US 12,315,083 B2
Performing point cloud tasks using multi-scale features generated through self-attention
Pei Sun, Palo Alto, CA (US); Mingxing Tan, Newark, CA (US); Weiyue Wang, Sunnyvale, CA (US); Fei Xia, Sunnyvale, CA (US); Zhaoqi Leng, Milpitas, CA (US); Dragomir Anguelov, San Francisco, CA (US); and Chenxi Liu, Santa Clara, CA (US)
Assigned to Waymo LLC, Mountain View, CA (US)
Filed by Waymo LLC, Mountain View, CA (US)
Filed on Mar. 13, 2023, as Appl. No. 18/120,989.
Claims priority of provisional application 63/323,914, filed on Mar. 25, 2022.
Claims priority of provisional application 63/319,228, filed on Mar. 11, 2022.
Prior Publication US 2023/0351691 A1, Nov. 2, 2023
Int. Cl.

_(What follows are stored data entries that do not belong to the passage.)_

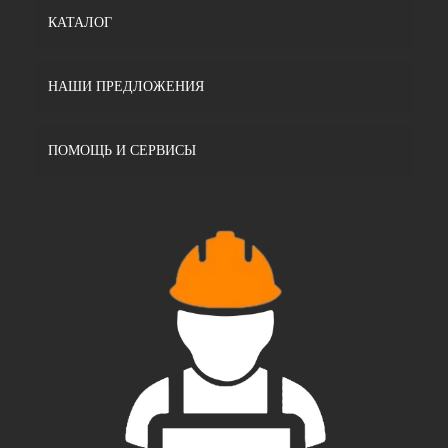
КАТАЛОГ
НАШИ ПРЕДЛОЖЕНИЯ
ПОМОЩЬ И СЕРВИСЫ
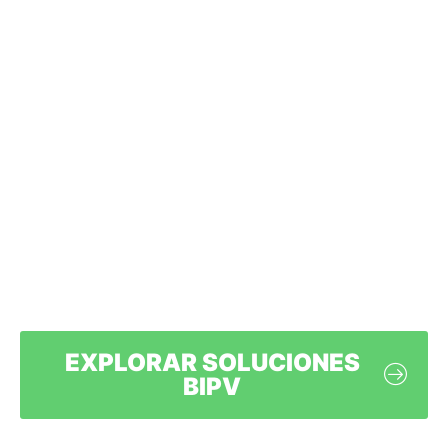
fachadas, techos y
elementos arquitectónicos
se convierten en activos
energéticos que reducen
costos operativos y
aumentan el valor de tus
proyectos.
EXPLORAR SOLUCIONES
BIPV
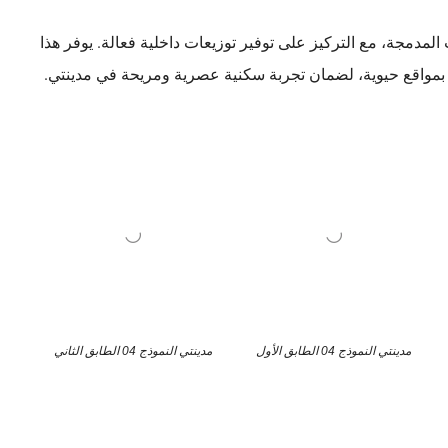
المدمجة، مع التركيز على توفير توزيعات داخلية فعالة. يوفر هذا
تمتع بمواقع حيوية، لضمان تجربة سكنية عصرية ومريحة في مدينتي.
مدينتي النموذج 04 الطابق الأول
مدينتي النموذج 04 الطابق الثاني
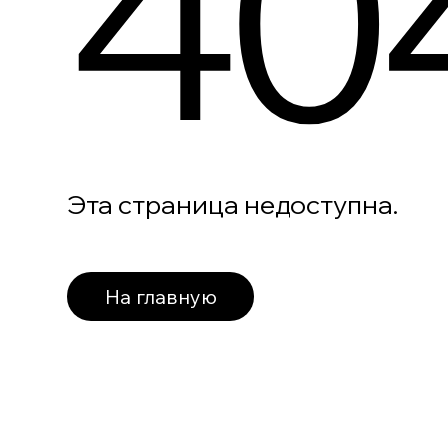
40
Эта страница недоступна.
На главную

G06T 17/20 (2006.01); G06F 30/27 (2020.01); G06T 5/60 (2024.01); G06T 15/20 (2011.01); G06T 17/05 (2011.01)
CPC G06T 17/20 (2013.01) [G06F 30/27 (2020.01); G06T 5/60 (2024.01); G06T 15/20 (2013.01); G06T 17/05 (2013.01); G06T 2210/56 (2013.01)] 20 Claims
OG exemplary drawing
 
1. A method performed by one or more computers, the method comprising:
obtaining a set of point clouds captured by one or more sensors, wherein each point cloud comprises a respective plurality of three-dimensional points;
assigning the three-dimensional points to respective voxels in a voxel grid of voxels;
generating multi-scale features of the voxel grid, the multi-scale features comprising, for each of a plurality of scales, respective features for each non-empty voxel in a scaled voxel grid corresponding to the scale, the generating comprising:
processing respective features for each non-empty voxel in the voxel grid through a hierarchical sequence of self-attention neural network blocks, the processing comprising, for each scale:
obtaining initial features for each non-empty voxel in the scaled voxel grid corresponding to the scale; and
processing the initial features for the non-empty voxels in the scaled voxel grid corresponding to the scale using a self-attention neural network to generate the respective features for the non-empty voxels in the scaled voxel grid corresponding to the scale; and
generating an output for a point cloud processing task using the multi-scale features of the voxel grid.